When in charge of any type of a healthcare organization, you will absolutely have a lot of responsibilities on your hands. From keeping your patients healthy and happy with the services you are providing, to ensuring proper coding and billing, and thus getting adequate reimbursement from your insurance. This, of course, can often be tricky for some people, especially if they are not knowledgeable enough not only on the practice of coding and billing, as talked about here, but also on its importance.

In other words, some people simply wind up thinking that caring about those codes isn’t so important, and that they can just wing it, expecting to get the best results along the way. Nevertheless, this isn’t the right way to go about it. Why, though? Well, because, if you just wing it and don’t understand the significance of coding, you can easily wind up not getting your reimbursement, given that your claim will be denied. 

Since that is not what you want, there is absolutely no doubt that you want to get some important insights for effective documentation and billing. And, since you are here, it is safe to say that you are mostly interested in the medical code 99203, which is what we are going to focus on today, hoping to help you get a clearer understanding about what it is, what it is used for, and how and when you can use it yourself. That’s how you’ll know how to do effective documentation and billing in order to justify using this code and get the reimbursement you deserve.

Nurse looking up information on an ipad.

Understanding CPT 99203

Naturally, we are going to begin with the very basics here. What exactly is the CPT 99203 code? To cut right to the chase, this is a code used to report those outpatient or office visits for new patients – visits that require moderate complexity decision-making from the physician. Clearly, thus, to bill for this code, there are certain requirements that will have to be met during the encountered.

For starters, you need to take a detailed patient’s history, from the current and chief complaint, all the way to the history of previous illnesses, and even past, family and social history. Furthermore, to use the medical code 99203, the actual examination will need to be quite detailed, either involving multiple body systems or focusing on one of those, connected to the presenting problem. Finally, you will need to think about medical decision-making (MDM), because, as we’ve already mentioned, to bill under this code, the MDM will have to be of moderate complexity.

This code is used by various healthcare organizations, chiropractors, massage therapists, physical therapists, and other professionals who are there to improve the health of their patients. It serves to ensure that you, as the provider, are properly reimbursed for the services. So, when you get a better understanding about it, you will be able to meet the necessary requirements, avoid errors, and thus ensure compliance, as well as maximize your reimbursement.

What Are the Documentation Requirements?

Speaking of requirements, let us now proceed to the actual documentation requirements, since thorough and accurate documentation is absolutely extremely important in order to support the billing of the CPT 99203. As already hinted at above, the first requirement regarding the documentation is the actual patient history, so make sure to get as much information as you can, not only about the chief complaint, but also about anything else in the patient history that is worth knowing.

After this, you will have to do, and thus properly document, a physical examination. To be able to bill under this specific code, you should provide documents proving a detailed examination of at least six organ systems, or perhaps two to five systems, but with detailed findings. And then, naturally, you will  need to provide the necessary documentation regarding the medical decision-making, so as to offer information regarding the number of problems addressed, the amount and complexity of data reviewed, as well as the risk of complications or morbidity. This should all help you justify the use of the code, and thus get adequate reimbursement.

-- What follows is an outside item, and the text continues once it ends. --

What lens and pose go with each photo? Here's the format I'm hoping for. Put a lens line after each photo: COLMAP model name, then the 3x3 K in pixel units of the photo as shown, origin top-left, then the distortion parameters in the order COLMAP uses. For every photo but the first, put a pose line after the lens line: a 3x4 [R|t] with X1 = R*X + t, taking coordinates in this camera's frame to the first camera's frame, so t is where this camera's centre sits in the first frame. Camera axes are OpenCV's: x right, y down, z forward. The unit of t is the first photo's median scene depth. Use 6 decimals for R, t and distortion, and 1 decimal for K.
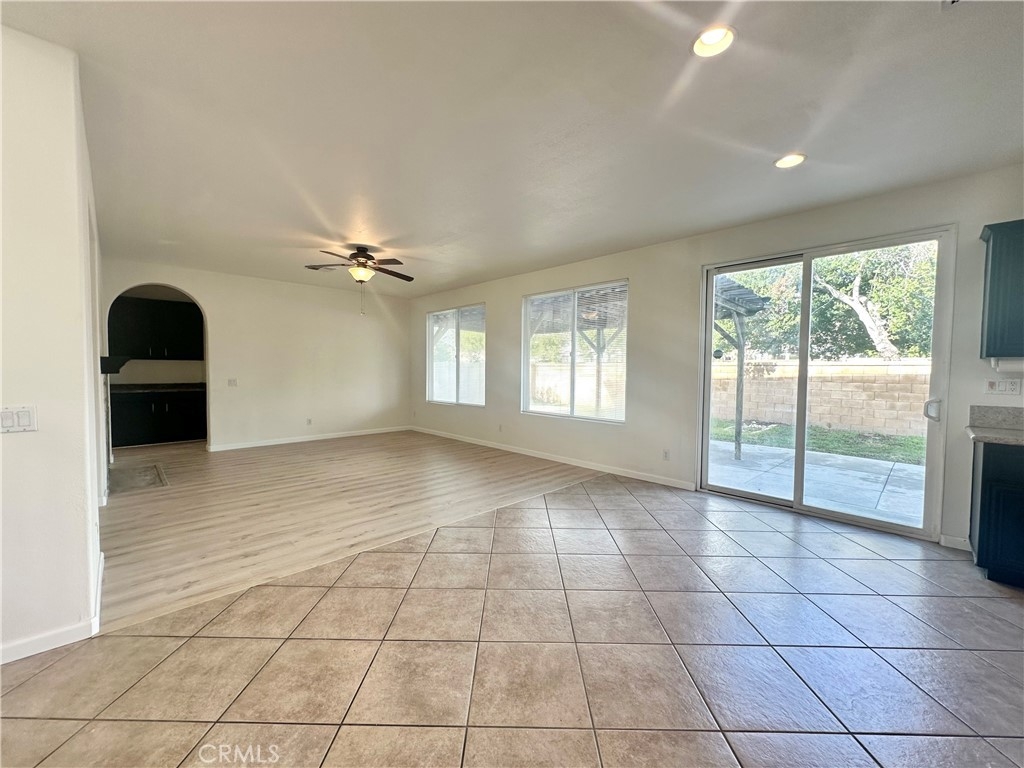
lens RADIAL K [[406.8, 0, 511.5], [0, 406.8, 385.0], [0, 0, 1]] dist [-0.000141, 0.000239]
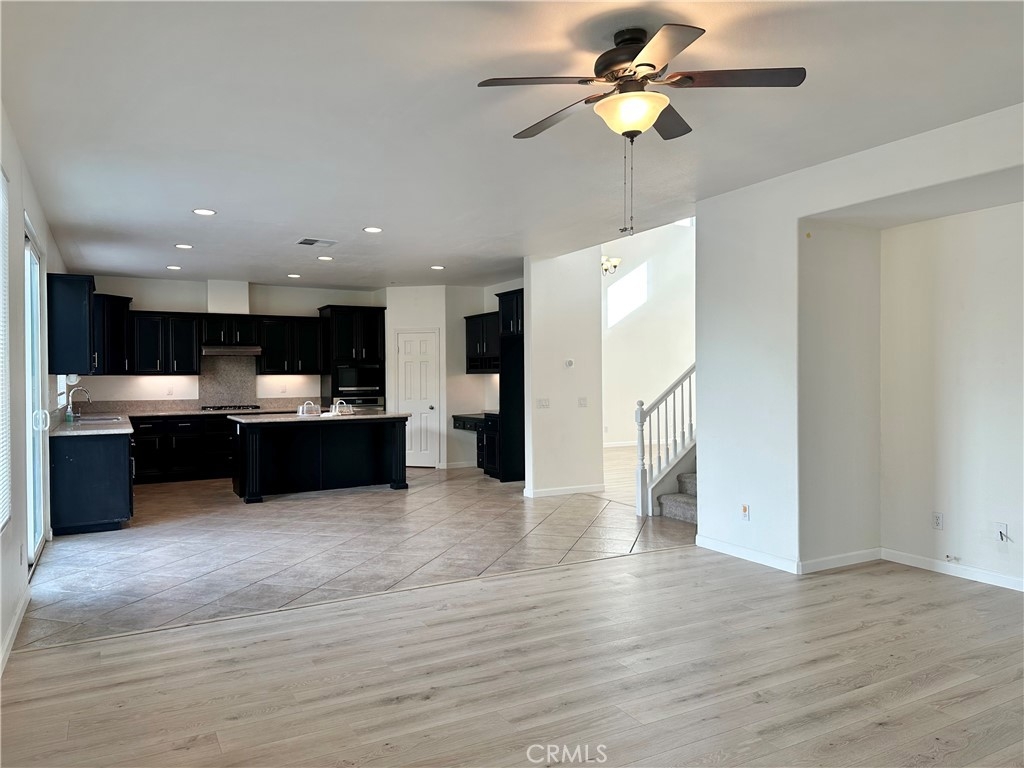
lens RADIAL K [[714.2, 0, 507.6], [0, 714.2, 383.4], [0, 0, 1]] dist [0.076945, -0.099414]
pose [[-0.964049, -0.003862, 0.265698, -0.569282], [0.009320, 0.998788, 0.048334, -0.102796], [-0.265563, 0.049073, -0.962844, 2.144239]]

Read about what medical coders do: https://explorehealthcareers.org/career/allied-health-professions/medical-coder/

Documentation and Billing Practices – What Else to Consider

There are a few more things to consider here in order to go through the documentation and billing process successfully and thus ensure reimbursement. First of all, the patient will be considered new only if he or she hasn’t received any medical services from you as the provider within the last three years. Then, if perhaps time is a determining factor, then the total duration visit should be around 30 minutes.

Of course, you will need to prove medical necessity for the procedures done, and then there is also the fact that you’ll have to use proper modifiers in certain cases. Also, remember that various insurance providers may have different requirements and billing policies. In the end, to ensure effective practices, work with billing and coding professionals, as they will know exactly how to do everything the right way.